Private-sector wages grew nearly twice as fast as public-sector pay last year, according to a new analysis of federal data, creating new recruitment and retention challenges for public employers.
Private-sector wages increased 5% over 2021, compared with a 2.7% increase for state and local governments, according to a Pew Charitable Trusts analysis of the Labor Department’s Employment Cost Index published Monday.
That discrepancy between private and public wage growth was the largest measured in four decades, according to Pew’s analysis.
Most California state workers received pay raises of around 5% last year, broken out to roughly 2.5% for the fiscal year ending June 30, 2021 and an additional 2.5% for the prior fiscal year, when state workers’ pay was frozen amid pandemic budget fears.
Public sector wages aren’t keeping pace with inflation — which reached 7% for 2021 — the analysis states.
“Concerns over pay have compounded an already difficult situation for governments in recruiting and retaining staff and put additional strains on public services,” the analysis states.
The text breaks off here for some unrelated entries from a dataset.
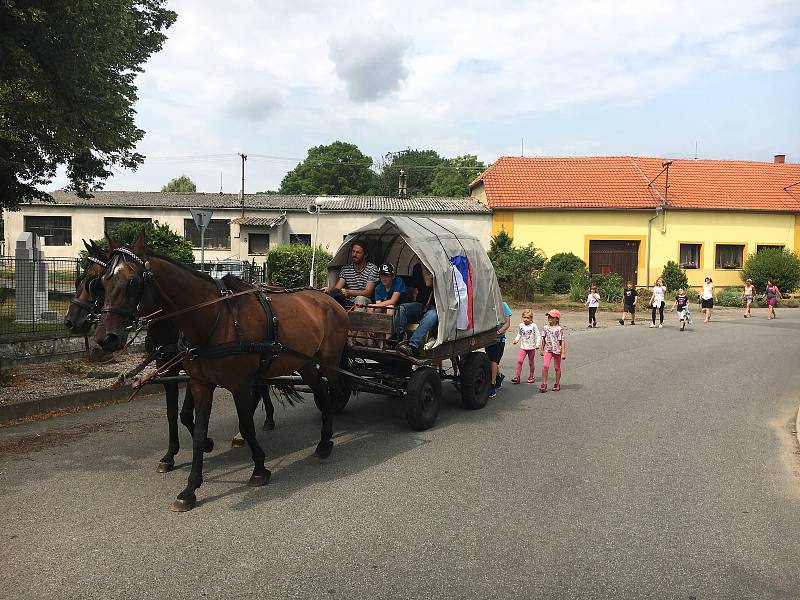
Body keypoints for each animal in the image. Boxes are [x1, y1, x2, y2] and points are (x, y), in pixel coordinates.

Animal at [94, 234, 350, 510]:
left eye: (132, 282)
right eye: (103, 281)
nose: (105, 338)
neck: (214, 319)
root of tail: (329, 299)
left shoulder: (240, 384)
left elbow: (246, 425)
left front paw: (259, 468)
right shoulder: (200, 383)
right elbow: (197, 431)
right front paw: (190, 488)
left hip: (328, 362)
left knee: (331, 393)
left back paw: (326, 440)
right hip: (304, 363)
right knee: (322, 393)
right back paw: (324, 441)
Last year’s trends represent a reversal from the Great Recession, when public employees fared better than the private sector in general, according to the analysis.
The analysis comes as contract negotiations pick up for several California state employee unions with contracts that have expired or are expiring in June. Inflation likely will be a central issue at the bargaining table this year.
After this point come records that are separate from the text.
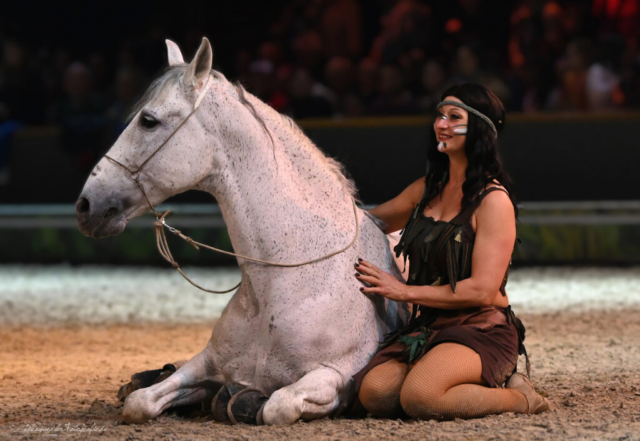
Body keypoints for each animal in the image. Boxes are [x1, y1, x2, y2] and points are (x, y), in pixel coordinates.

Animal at [75, 37, 404, 422]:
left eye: (148, 121)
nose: (86, 205)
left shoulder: (333, 377)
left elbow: (276, 406)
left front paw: (244, 401)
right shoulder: (208, 363)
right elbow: (140, 403)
Among the state employee unions bargaining with Gov. Gavin Newsom’s administration this year are those representing state attorneys and judges, firefighters, engineers, scientists, HVAC workers and psychiatric technicians.
The Pew analysis looks at wages only, not factoring in the generous health and retirement benefits many public employees receive — most notably pensions and retiree health care.
Pensions are rare in the private sector. They are also tied to California’s long-term debts, which get bigger when wages grow.
The California Public Employees’ Retirement System has about 80% of the money it needs to cover all its long-term obligations, and charges the state extra each year under a long-term plan to get to full funding.
The amounts CalPERS bills the state under those long-term plans depend in part on wage growth. CalPERS assumes pay for different groups of state workers will grow by between about 3% and 3.75% per year, a figure that incorporates an inflation assumption of 2.75% per year.
If the state pays employees more than that, California’s long-term liabilities increase.